----- DATA RECORDS -----

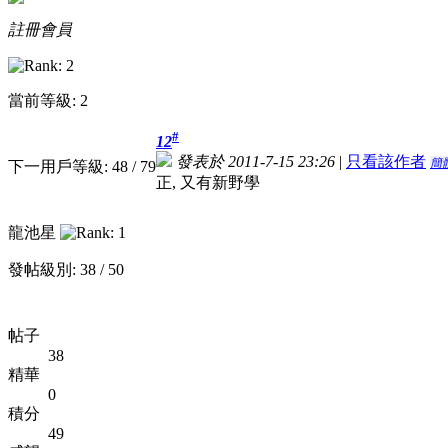
註冊會員
當前等級: 2
#
12
發表於 2011-7-15 23:26
|
只看該作者
簡
下一用戶等級: 48 / 79
正, 又有新野學
龍池星
發帖級別: 38 / 50
帖子
38
精華
0
積分
49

-----

**TASK TO CARRY OUT**.
Format these lines as a numbered list, skipping blank lines and leaving out the pictures.

**TASK RESPONSE**.
1. 註冊會員
2. 當前等級: 2
3. #
4. 12
5. 發表於 2011-7-15 23:26
6. |
7. 只看該作者
8. 簡
9. 下一用戶等級: 48 / 79
10. 正, 又有新野學
11. 龍池星
12. 發帖級別: 38 / 50
13. 帖子
14. 38
15. 精華
16. 0
17. 積分
18. 49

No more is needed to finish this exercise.